Я думал, что она справлялась со всем. Знал, что она горевала о потере женщины, которую любила как свою мать, хотя и вела себя спокойно. Стойко. Она плакала однажды, но со дня смерти Пенни я не видел ее слез. С прошедших сегодня утром похорон она замкнулась в себе. Выходила погулять, молча покачав головой на мое предложение составить ей компанию. А вернувшись, пошла прямиком в свою комнату, пока я не сходил за ней, чтобы позвать к ужину.
И теперь, с моими ограниченными знаниями в оказании помощи другим людям, я был растерян. Я не мог позвонить Дженне или Грехаму и спросить у них, что мне сделать для собственной жены. Они полагали, что мы близки и что мне было точно известно, как именно действовать. Когда сегодня мы покидали похоронное бюро, Дженна обняла меня и прошептала: «Позаботься о ней». Я этого и хотел, но не знал как. У меня не было опыта в такого рода сильных эмоциях.
Без устали меряя шагами гостиную и кухню, потягивая вино, я знал, что могу отправиться в тренажерный зал и немного избавиться от напряжения, но не был в настроении. Почему-то он казался расположенным слишком далеко от Кэтрин, а мне хотелось быть поблизости на случай, если я ей понадоблюсь.
Я сел на диван, и лежащая рядом пухлая подушка вызвала у меня улыбку. Еще один из сделанных Кэтрин штрихов. Дополненные ее рукой шелковые одеяла, пуховые подушки, теплые цвета на стенах и художественные работы создали в кондо ощущение домашнего уюта. Я замер, поднося бокал ко рту. А говорил ли я ей, что мне понравилось то, что она сделала?
Со стоном я осушил фужер и поставил его на столик. Потянувшись вперед всем телом, я схватился за волосы и дернул до боли. За прошедшие недели я однозначно стал лучше, но достаточно ли изменился? Я сознавал, что мой язык уже не был так остер, и понимал, что как человек стал положительней. Но несмотря на это не был уверен, что этого хватает. Если ей было тяжело, доверяла ли она настолько, чтобы обратиться ко мне?
Я был шокирован осознать, как сильно мне этого хотелось. Я хотел быть ее опорой. Быть человеком, на которого она могла положиться. Я понимал, что мне самому пришлось на нее полагаться – в отношении многих вещей в своей жизни.

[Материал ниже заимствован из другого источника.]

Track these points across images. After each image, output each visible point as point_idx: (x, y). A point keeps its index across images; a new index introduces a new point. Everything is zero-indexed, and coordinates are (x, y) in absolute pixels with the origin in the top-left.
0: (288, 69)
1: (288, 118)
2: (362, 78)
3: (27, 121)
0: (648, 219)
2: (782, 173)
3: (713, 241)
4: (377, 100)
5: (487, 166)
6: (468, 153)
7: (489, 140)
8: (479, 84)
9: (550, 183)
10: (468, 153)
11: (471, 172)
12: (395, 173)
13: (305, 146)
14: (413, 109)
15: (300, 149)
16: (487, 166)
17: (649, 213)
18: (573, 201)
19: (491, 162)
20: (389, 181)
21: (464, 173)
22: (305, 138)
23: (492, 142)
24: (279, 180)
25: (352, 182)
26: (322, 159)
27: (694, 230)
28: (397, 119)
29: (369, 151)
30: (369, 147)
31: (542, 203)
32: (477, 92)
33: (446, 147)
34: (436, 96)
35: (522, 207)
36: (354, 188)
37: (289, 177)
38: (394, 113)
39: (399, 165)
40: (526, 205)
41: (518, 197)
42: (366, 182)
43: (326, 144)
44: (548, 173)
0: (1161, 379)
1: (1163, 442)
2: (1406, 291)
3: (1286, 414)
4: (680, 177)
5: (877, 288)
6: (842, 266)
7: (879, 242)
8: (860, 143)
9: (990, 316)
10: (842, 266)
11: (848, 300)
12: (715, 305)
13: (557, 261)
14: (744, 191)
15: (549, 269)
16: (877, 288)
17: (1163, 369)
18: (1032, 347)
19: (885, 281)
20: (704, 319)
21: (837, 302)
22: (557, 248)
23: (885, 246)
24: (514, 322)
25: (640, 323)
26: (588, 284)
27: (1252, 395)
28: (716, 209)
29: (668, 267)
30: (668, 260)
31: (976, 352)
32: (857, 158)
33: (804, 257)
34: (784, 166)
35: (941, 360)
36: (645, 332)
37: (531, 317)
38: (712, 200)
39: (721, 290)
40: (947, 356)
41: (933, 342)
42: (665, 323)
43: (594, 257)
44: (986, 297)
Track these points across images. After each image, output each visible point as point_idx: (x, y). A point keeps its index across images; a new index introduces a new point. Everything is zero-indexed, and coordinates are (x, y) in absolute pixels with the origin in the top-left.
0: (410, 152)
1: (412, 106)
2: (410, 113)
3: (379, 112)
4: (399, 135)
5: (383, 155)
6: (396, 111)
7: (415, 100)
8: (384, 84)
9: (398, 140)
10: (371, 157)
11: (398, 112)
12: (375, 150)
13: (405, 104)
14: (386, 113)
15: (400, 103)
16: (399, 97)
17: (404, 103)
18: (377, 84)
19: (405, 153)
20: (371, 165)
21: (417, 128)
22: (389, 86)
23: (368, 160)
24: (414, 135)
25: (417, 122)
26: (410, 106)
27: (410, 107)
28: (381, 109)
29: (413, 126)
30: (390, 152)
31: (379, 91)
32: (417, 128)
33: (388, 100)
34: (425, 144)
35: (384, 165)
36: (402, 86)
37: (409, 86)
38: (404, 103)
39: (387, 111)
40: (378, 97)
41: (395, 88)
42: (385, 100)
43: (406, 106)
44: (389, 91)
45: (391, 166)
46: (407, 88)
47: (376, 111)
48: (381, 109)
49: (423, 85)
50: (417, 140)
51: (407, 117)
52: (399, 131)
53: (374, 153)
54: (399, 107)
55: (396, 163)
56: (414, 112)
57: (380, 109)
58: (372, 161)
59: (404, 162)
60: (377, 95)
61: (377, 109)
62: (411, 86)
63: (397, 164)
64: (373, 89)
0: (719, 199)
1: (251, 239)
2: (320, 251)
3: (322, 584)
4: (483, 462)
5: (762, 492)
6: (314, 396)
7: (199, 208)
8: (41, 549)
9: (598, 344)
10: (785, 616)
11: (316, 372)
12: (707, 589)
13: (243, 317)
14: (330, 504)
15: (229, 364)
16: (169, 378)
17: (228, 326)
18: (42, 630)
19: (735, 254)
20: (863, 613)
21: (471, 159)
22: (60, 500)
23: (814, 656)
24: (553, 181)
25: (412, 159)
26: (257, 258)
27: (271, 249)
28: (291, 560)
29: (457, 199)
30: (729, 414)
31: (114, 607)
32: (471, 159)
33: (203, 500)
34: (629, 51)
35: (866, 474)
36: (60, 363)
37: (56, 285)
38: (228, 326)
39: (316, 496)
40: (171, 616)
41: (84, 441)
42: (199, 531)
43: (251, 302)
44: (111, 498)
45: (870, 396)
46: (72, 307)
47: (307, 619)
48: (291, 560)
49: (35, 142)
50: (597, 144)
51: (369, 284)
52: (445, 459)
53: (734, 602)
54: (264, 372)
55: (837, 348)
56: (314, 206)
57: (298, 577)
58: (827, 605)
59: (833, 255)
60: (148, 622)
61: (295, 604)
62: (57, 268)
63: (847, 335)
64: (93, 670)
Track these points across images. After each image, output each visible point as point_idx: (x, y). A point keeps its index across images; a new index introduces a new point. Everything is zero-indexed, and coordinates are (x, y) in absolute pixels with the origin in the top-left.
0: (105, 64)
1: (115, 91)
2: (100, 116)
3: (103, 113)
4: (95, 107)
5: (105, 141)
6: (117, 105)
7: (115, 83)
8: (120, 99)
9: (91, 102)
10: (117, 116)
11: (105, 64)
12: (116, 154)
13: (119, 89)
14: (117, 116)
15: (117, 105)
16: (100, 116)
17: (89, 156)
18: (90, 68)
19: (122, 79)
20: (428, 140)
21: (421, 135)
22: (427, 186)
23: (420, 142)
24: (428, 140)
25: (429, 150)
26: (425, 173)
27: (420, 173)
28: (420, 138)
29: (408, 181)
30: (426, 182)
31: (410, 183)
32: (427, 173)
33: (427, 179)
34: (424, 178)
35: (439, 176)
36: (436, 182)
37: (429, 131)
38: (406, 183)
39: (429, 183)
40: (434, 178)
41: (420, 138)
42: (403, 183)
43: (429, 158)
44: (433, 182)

Сдавшись, я выключил свет и пошел к себе в комнату. Переоделся в пижамные штаны и подошел к кровати, немного поколебался, после чего вышел из комнаты. Подойдя к ее двери, я даже не удивился, что та была полуоткрыта. Я не понимал, как мои «ночные шорохи», как она их вежливо называла, дарили ей ощущение комфорта, но с того дня как она призналась, что ей это нужно, я никогда не закрывал на ночь дверь.